Après trois semaine de guerre entre la Russie et l’Ukraine, les impacts économiques continuent de se faire sentir, et si la situation demeure relativement floue et soumise à divers soubresauts, notamment du côté du prix de l’essence, certains spécialistes commencent à entrevoir des tendances lourdes. Ainsi, l’invasion russe pourrait notamment être l’élément déclencheur d’une « démondialisation » des chaînes d’approvisionnement.
Au dire de l’Economist Intelligence Unit, qui vient de publier une note d’information sur cette épineuse question, cette démondialisation touchera les secteurs de l’automobile et d’autres industries qui dépendent largement de diverses entreprises, réparties dans plusieurs pays. Ces mêmes chaînes d’approvisionnement avaient déjà été fragilisées par les impacts de la pandémie, puis de la reprise découlant de la relance de l’activité économique subséquente.
« Les difficultés provoquées par l’invasion russe vont prolonger ces problèmes et accroître la pression sur les compagnies pour raccourcir leurs chaînes d’approvisionnement et développer leur résilience », écrit-on dans cette note d’information.
« Cela pourrait vouloir dire augmenter le nombre de composantes en stock, réduire les normes de production dites du « juste à temps », ou investir davantage dans les fournisseurs locaux. »
De fait, au même moment où des pays comme la Chine perdent peu à peu leur avantage concurrentiel en raison de la hausse des prix, y compris celle des salaires, les experts de l’Economist Intelligence Unit jugent que le moment est idéal pour que les gouvernements investissent dans la production locale, d’autant plus que la course aux véhicules électriques se teinte d’un aspect nationaliste.

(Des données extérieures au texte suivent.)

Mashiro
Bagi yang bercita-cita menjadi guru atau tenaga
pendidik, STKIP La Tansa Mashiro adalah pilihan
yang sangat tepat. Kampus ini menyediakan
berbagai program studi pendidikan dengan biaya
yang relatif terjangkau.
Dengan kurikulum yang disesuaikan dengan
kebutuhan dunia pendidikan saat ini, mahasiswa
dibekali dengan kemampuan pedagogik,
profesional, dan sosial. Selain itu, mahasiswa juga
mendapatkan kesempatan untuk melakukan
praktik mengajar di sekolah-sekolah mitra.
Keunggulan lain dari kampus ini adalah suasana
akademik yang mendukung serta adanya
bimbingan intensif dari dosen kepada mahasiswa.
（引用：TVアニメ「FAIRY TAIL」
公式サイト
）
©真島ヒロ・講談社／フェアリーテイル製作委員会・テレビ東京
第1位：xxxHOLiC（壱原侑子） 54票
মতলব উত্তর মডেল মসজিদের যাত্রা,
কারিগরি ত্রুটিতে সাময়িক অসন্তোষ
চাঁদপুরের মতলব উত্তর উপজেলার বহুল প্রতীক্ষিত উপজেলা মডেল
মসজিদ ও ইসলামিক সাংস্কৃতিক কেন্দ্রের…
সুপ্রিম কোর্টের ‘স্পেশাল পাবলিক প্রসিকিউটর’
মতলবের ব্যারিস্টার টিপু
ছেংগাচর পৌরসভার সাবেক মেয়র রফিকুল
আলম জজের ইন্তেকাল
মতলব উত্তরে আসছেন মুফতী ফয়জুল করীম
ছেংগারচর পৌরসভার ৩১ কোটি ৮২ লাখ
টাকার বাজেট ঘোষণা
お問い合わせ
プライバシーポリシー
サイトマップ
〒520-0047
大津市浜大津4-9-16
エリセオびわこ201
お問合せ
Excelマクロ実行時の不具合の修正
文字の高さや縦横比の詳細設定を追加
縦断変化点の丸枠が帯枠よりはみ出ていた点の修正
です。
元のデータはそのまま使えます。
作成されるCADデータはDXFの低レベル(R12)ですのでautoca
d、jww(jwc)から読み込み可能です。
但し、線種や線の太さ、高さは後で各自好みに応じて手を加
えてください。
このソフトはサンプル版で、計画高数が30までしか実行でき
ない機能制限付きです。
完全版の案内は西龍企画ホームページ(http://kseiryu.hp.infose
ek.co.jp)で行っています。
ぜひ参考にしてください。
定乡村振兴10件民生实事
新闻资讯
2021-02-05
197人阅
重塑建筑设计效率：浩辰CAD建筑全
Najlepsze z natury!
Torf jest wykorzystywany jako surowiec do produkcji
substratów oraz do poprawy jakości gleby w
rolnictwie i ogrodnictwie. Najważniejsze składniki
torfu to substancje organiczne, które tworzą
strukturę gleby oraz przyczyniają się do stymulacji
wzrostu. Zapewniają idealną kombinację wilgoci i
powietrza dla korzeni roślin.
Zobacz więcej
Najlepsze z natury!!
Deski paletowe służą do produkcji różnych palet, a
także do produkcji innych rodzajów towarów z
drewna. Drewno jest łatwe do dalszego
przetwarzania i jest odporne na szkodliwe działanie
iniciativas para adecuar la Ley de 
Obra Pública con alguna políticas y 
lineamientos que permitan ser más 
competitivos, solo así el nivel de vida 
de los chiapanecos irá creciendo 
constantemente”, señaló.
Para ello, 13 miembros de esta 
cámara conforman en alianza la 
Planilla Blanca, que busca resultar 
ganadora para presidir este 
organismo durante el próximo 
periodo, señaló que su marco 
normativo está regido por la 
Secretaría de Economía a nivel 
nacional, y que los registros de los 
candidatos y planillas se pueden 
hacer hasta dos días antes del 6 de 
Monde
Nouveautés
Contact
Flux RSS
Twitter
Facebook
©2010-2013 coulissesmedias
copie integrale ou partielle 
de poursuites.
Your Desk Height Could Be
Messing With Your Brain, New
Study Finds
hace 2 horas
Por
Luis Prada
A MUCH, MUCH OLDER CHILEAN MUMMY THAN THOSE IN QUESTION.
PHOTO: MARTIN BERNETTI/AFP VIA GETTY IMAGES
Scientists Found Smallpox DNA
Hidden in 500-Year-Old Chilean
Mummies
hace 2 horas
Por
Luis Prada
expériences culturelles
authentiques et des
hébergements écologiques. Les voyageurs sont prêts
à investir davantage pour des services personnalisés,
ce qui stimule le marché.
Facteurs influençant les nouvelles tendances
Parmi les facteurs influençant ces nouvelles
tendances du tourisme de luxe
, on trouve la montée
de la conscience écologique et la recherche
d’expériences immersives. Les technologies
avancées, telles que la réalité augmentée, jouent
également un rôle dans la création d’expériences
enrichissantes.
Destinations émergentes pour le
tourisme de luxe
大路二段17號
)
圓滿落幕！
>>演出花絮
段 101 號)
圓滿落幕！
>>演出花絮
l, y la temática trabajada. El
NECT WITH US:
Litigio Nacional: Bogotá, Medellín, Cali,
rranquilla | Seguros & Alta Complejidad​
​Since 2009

Assurer l’approvisionnement en nourriture
Pendant que l’Ukraine, grenier à blé de l’Europe, ploie sous les bombes russes, un autre pays qui est un important exportateur de blé, divers gouvernements pourraient aller de l’avant avec des programmes visant à assurer une production alimentaire locale suffisante pour répondre aux besoins des populations, et ainsi moins dépendre des importations.
« Les prix demeureront élevés pendant une certaine période » en raison du conflit; résultat, divers États, comme l’Allemagne, pourraient favoriser une transition vers une alimentation qui contient moins de viande, et donc qui repose moins sur l’élevage, une pratique qui nécessite l’utilisation de grands espaces agricoles pour y faire pousser le fourrage qui nourrira ensuite les animaux.
Autre avantage: les émissions polluantes seront elles aussi réduites, puisque la production de viande est particulièrement énergivore.
Dans la même perspective, le désir de plusieurs pays, notamment l’Allemagne et d’autres nations européennes, de s’affranchir de la dépendance aux combustibles fossiles, entraînera probablement une transition vers des énergies vertes.
Pour aller de l’avant, cependant, écrivent les experts, il faudra non seulement investir massivement dans des technologies tout sauf tape-à-l’oeil, comme l’isolation des maisons, mais aussi repousser la mise hors service des centrales nucléaires, voire reporter la fermeture de centrales au charbon, dont l’énergie pourrait être essentielle pour éviter qu’une partie de la population ne puisse plus se chauffer ou s’éclairer, sans gaz russe, par exemple.
Et autre impact de cette transition forcée, les pays développés ne seront probablement plus en mesure de financer le verdissement des sources d’énergie des économies en développement, alors que ces investissements étaient déjà bien en-deçà des objectifs. Il est donc probable que la fracture énergétique et environnementale entre le Nord et le Sud s’accentue, au risque de devenir un véritable gouffre.
Une finance mondiale… ou deux mondes financiers?
Les sanctions imposées à la Russie par une grande partie des pays occidentaux l’ont été avec une vitesse et une ampleur jamais vues. Gel des avoirs à l’étranger, fermeture des espaces aériens, annulation des permis d’import-export…
Si « les conséquences pour le système bancaire russe seront limitées à court terme », à plus longue échéance, cela pourrait pousser Moscou et d’autres pays à se désolidariser du système financier mondial tournant autour du dollar américain pour plutôt se rabattre sur d’autres méthodes.
Ce schisme banquier se répercutera aussi, croient les experts, dans le domaine technologique. Plusieurs centaines de compagnies ont déjà annoncé la fin de leurs activités en Russie, y compris des détaillants comme Samsung et Apple, qui y vendaient des produits et services numériques.
Si les Américains disposent d’un avantage indéniable en ce qui concerne la production de composantes, ce qui confère un moyen de pression importante à Washington, la gestion d’internet, elle, « devrait se régionaliser de plus en plus », à l’instar de la Chine, qui maintient un contrôle très étroit sur ce qui circule dans ses réseaux numériques. Déjà, la Russie a bloqué plusieurs services et applications sur son territoire, notamment dans le but de contrôler la circulation de l’information.